What you should do:
Give back the material below line for line, changing nothing.

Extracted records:

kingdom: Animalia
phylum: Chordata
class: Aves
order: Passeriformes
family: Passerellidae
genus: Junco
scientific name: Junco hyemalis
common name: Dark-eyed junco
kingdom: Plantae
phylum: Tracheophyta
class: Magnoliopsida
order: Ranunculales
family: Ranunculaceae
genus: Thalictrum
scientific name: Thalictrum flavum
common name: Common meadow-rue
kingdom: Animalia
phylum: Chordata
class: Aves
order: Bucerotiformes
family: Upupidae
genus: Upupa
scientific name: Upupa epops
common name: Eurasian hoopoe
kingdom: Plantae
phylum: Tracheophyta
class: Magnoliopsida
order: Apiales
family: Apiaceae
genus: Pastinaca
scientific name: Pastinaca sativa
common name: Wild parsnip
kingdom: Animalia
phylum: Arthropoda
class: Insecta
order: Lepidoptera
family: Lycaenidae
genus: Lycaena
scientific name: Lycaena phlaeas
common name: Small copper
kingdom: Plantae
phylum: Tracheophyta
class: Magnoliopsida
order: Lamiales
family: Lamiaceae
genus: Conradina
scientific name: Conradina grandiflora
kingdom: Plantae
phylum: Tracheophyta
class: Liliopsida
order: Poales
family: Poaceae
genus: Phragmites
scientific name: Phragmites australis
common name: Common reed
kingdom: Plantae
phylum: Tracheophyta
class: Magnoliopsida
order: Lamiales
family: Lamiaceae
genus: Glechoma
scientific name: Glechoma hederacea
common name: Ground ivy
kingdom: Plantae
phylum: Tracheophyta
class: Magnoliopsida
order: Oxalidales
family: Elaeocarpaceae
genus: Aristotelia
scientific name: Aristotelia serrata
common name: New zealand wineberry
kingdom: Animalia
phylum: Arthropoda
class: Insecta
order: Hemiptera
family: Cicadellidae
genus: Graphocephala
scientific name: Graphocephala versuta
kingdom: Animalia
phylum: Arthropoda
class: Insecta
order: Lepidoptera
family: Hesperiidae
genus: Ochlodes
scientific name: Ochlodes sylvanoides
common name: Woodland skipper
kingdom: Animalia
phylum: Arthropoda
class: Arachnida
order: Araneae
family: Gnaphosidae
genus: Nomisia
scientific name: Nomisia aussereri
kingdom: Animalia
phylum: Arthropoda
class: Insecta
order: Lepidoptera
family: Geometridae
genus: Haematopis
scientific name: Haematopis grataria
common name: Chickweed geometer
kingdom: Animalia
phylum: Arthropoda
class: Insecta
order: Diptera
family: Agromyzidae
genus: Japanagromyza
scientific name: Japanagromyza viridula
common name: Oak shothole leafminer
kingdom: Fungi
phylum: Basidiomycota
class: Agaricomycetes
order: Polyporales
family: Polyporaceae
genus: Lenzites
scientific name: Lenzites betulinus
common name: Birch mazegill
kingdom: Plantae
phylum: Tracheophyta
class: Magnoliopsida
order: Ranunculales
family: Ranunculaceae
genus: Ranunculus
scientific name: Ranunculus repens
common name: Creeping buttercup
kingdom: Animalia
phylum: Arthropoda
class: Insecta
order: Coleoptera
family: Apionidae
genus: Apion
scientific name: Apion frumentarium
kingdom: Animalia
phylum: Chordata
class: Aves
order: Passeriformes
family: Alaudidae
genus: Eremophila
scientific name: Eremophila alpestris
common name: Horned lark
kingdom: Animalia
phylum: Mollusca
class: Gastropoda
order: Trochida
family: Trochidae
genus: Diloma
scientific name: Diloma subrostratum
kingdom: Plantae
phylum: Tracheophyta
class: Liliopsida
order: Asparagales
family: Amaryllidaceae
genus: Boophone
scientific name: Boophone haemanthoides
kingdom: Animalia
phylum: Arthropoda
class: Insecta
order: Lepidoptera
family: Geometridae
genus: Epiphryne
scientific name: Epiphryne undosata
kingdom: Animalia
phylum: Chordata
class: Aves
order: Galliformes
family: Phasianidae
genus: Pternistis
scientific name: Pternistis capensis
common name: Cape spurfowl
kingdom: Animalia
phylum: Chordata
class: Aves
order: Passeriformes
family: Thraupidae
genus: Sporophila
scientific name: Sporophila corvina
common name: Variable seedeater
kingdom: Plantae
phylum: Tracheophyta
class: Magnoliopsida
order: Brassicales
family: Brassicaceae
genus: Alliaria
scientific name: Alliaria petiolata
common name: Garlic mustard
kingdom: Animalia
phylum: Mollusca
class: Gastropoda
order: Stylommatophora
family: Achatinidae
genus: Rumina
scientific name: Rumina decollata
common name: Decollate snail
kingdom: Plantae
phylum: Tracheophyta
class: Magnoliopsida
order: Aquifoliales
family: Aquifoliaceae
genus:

Written answer:
kingdom: Animalia
phylum: Chordata
class: Aves
order: Passeriformes
family: Passerellidae
genus: Junco
scientific name: Junco hyemalis
common name: Dark-eyed junco
kingdom: Plantae
phylum: Tracheophyta
class: Magnoliopsida
order: Ranunculales
family: Ranunculaceae
genus: Thalictrum
scientific name: Thalictrum flavum
common name: Common meadow-rue
kingdom: Animalia
phylum: Chordata
class: Aves
order: Bucerotiformes
family: Upupidae
genus: Upupa
scientific name: Upupa epops
common name: Eurasian hoopoe
kingdom: Plantae
phylum: Tracheophyta
class: Magnoliopsida
order: Apiales
family: Apiaceae
genus: Pastinaca
scientific name: Pastinaca sativa
common name: Wild parsnip
kingdom: Animalia
phylum: Arthropoda
class: Insecta
order: Lepidoptera
family: Lycaenidae
genus: Lycaena
scientific name: Lycaena phlaeas
common name: Small copper
kingdom: Plantae
phylum: Tracheophyta
class: Magnoliopsida
order: Lamiales
family: Lamiaceae
genus: Conradina
scientific name: Conradina grandiflora
kingdom: Plantae
phylum: Tracheophyta
class: Liliopsida
order: Poales
family: Poaceae
genus: Phragmites
scientific name: Phragmites australis
common name: Common reed
kingdom: Plantae
phylum: Tracheophyta
class: Magnoliopsida
order: Lamiales
family: Lamiaceae
genus: Glechoma
scientific name: Glechoma hederacea
common name: Ground ivy
kingdom: Plantae
phylum: Tracheophyta
class: Magnoliopsida
order: Oxalidales
family: Elaeocarpaceae
genus: Aristotelia
scientific name: Aristotelia serrata
common name: New zealand wineberry
kingdom: Animalia
phylum: Arthropoda
class: Insecta
order: Hemiptera
family: Cicadellidae
genus: Graphocephala
scientific name: Graphocephala versuta
kingdom: Animalia
phylum: Arthropoda
class: Insecta
order: Lepidoptera
family: Hesperiidae
genus: Ochlodes
scientific name: Ochlodes sylvanoides
common name: Woodland skipper
kingdom: Animalia
phylum: Arthropoda
class: Arachnida
order: Araneae
family: Gnaphosidae
genus: Nomisia
scientific name: Nomisia aussereri
kingdom: Animalia
phylum: Arthropoda
class: Insecta
order: Lepidoptera
family: Geometridae
genus: Haematopis
scientific name: Haematopis grataria
common name: Chickweed geometer
kingdom: Animalia
phylum: Arthropoda
class: Insecta
order: Diptera
family: Agromyzidae
genus: Japanagromyza
scientific name: Japanagromyza viridula
common name: Oak shothole leafminer
kingdom: Fungi
phylum: Basidiomycota
class: Agaricomycetes
order: Polyporales
family: Polyporaceae
genus: Lenzites
scientific name: Lenzites betulinus
common name: Birch mazegill
kingdom: Plantae
phylum: Tracheophyta
class: Magnoliopsida
order: Ranunculales
family: Ranunculaceae
genus: Ranunculus
scientific name: Ranunculus repens
common name: Creeping buttercup
kingdom: Animalia
phylum: Arthropoda
class: Insecta
order: Coleoptera
family: Apionidae
genus: Apion
scientific name: Apion frumentarium
kingdom: Animalia
phylum: Chordata
class: Aves
order: Passeriformes
family: Alaudidae
genus: Eremophila
scientific name: Eremophila alpestris
common name: Horned lark
kingdom: Animalia
phylum: Mollusca
class: Gastropoda
order: Trochida
family: Trochidae
genus: Diloma
scientific name: Diloma subrostratum
kingdom: Plantae
phylum: Tracheophyta
class: Liliopsida
order: Asparagales
family: Amaryllidaceae
genus: Boophone
scientific name: Boophone haemanthoides
kingdom: Animalia
phylum: Arthropoda
class: Insecta
order: Lepidoptera
family: Geometridae
genus: Epiphryne
scientific name: Epiphryne undosata
kingdom: Animalia
phylum: Chordata
class: Aves
order: Galliformes
family: Phasianidae
genus: Pternistis
scientific name: Pternistis capensis
common name: Cape spurfowl
kingdom: Animalia
phylum: Chordata
class: Aves
order: Passeriformes
family: Thraupidae
genus: Sporophila
scientific name: Sporophila corvina
common name: Variable seedeater
kingdom: Plantae
phylum: Tracheophyta
class: Magnoliopsida
order: Brassicales
family: Brassicaceae
genus: Alliaria
scientific name: Alliaria petiolata
common name: Garlic mustard
kingdom: Animalia
phylum: Mollusca
class: Gastropoda
order: Stylommatophora
family: Achatinidae
genus: Rumina
scientific name: Rumina decollata
common name: Decollate snail
kingdom: Plantae
phylum: Tracheophyta
class: Magnoliopsida
order: Aquifoliales
family: Aquifoliaceae
genus:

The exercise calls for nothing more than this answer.